Talvez nem todos os brasileiros que visitam a Europa ou os Estados Unidos sintam o mesmo que essa minha amiga (que não é nem de São Paulo nem da elite) sentiu, mas o fato de uma brasileira poder chegar em Nova York e achar que justo aquela cidade seja um farol de harmonia social é um lembrete chocante do quão profunda e problemática é a desigualdade brasileira.
Mas isso não devia ter me chocado. Logo que cheguei aqui eu era constantemente surpreendido por elementos de uma cultura que por vezes me parecia de outro tempo. Apartamentos com duas portas distintas (uma para a família, outra para as pessoas que a servem). Jovens de classe média que nunca lavaram suas próprias roupas ou limparam seu próprio banheiro (nem muito menos tiveram um emprego antes de terminar a graduação) e que casualmente deixam escapar comentários classistas ou racistas que em outros lugares te fariam ser permanentemente expulso do convívio civilizado.
Vários desses comportamentos foram se tornando normais para mim, como imagino que tenham se tornado normais para a maioria dos brasileiros há muito tempo.
Claro que é fácil para mim falar desses problemas enquanto ocupo uma posição de homem branco que veio da Europa e dos Estados Unidos, locais que boa parte da classe média alta de São Paulo valoriza ainda que, ironicamente, possam ser considerados brutos, reacionários, racistas e de muito, muito mau gosto por lá.
Não sem razão, pode-se argumentar que pessoas como eu se beneficiam desse preconceito, mesmo contra nossa vontade. Porém, meus amigos brasileiros de origem africana ou indígena ou que vieram da classe trabalhadora, normalmente veem suas críticas a essa divisão de classes desmerecidas como se eles fossem bolcheviques perigosos ou arrivistas que querem pongar no sistema de cotas toda vez que reclamam disso.
É verdade que o Brasil é um dos poucos países do mundo que tem reduzido a desigualdade de renda na última década, mas o país ainda tem um longo caminho pela frente se quiser alcançar tanto a justiça social quanto o aumento de sua produtividade econômica. Olhando para a eleição que se desenrola, no entanto, a impressão que dá é que o país só precisa de algumas correções tecnocratas, ou de um candidato um pouco menos manchado por acusações de corrupção. Acompanhando para o noticiário, você pode pensar que os avanços sociais alcançados desde 2003 já foram revolucionários e assustadores o suficiente e que já não há muito o que dizer sobre isso. Ao estudar qualquer grande jornal brasileiro, você logo constata que são todos escritos pela classe média alta e branca para a classe média alta e branca, porque de fato são.

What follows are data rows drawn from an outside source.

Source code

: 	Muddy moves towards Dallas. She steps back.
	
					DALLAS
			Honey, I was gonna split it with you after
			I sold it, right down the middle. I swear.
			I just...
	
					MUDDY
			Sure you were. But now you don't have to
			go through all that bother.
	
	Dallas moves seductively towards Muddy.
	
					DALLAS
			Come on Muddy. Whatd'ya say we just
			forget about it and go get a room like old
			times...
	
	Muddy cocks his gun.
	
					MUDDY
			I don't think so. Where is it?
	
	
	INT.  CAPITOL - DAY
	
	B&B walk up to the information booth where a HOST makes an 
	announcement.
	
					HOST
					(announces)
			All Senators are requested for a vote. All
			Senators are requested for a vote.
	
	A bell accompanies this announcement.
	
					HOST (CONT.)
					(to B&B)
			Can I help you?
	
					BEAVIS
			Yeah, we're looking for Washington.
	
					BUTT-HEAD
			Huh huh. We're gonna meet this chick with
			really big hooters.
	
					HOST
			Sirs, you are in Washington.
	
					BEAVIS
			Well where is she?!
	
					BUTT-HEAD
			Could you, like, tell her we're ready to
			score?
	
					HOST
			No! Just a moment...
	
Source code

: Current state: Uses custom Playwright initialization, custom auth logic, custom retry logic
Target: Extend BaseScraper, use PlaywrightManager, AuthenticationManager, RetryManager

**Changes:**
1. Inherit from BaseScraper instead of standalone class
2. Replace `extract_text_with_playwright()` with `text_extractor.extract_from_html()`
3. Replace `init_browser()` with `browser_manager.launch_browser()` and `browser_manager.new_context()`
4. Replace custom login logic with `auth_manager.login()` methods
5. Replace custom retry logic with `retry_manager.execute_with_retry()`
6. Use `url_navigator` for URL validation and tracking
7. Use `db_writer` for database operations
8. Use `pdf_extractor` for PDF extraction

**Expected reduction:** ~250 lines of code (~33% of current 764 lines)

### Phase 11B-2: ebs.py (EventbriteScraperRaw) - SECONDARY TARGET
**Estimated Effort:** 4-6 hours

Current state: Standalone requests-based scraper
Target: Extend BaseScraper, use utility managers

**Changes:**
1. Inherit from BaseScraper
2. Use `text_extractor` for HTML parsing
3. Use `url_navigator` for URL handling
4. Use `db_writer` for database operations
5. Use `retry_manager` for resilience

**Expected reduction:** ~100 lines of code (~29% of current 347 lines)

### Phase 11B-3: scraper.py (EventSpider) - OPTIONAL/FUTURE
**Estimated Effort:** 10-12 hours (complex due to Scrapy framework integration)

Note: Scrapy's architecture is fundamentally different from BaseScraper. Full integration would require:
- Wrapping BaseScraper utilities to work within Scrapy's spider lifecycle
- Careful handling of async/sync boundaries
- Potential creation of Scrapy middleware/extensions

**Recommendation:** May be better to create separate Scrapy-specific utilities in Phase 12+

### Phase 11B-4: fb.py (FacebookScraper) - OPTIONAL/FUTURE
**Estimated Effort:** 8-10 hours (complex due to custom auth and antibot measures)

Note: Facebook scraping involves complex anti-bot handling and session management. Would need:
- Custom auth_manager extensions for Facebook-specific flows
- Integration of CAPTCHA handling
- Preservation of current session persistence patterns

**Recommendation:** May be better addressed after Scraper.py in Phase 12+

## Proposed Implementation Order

Durante o episódio dos rolezinhos, no começo do ano, houve um debate sobre o chamado “apartheid” brasileiro. Acho a palavra deslocada já que não existe uma sanção do Estado em relação a essas divisões. Uma amiga disse que o Brasil tinha praticamente um sistema de “castas”, o que acho mais próximo da verdade considerando que, para um membro da classe média local, a ideia de chegar num almoço de domingo e apresentar à família um namorado da classe trabalhadora é um fato basicamente inédito. De fato, conheci no Brasil pessoas de ambas as classes sociais que admitem nunca ter tido uma conversa de verdade com um membro de outra classe.
Mas por que não falamos sobre isso? Porque é tudo muito óbvio.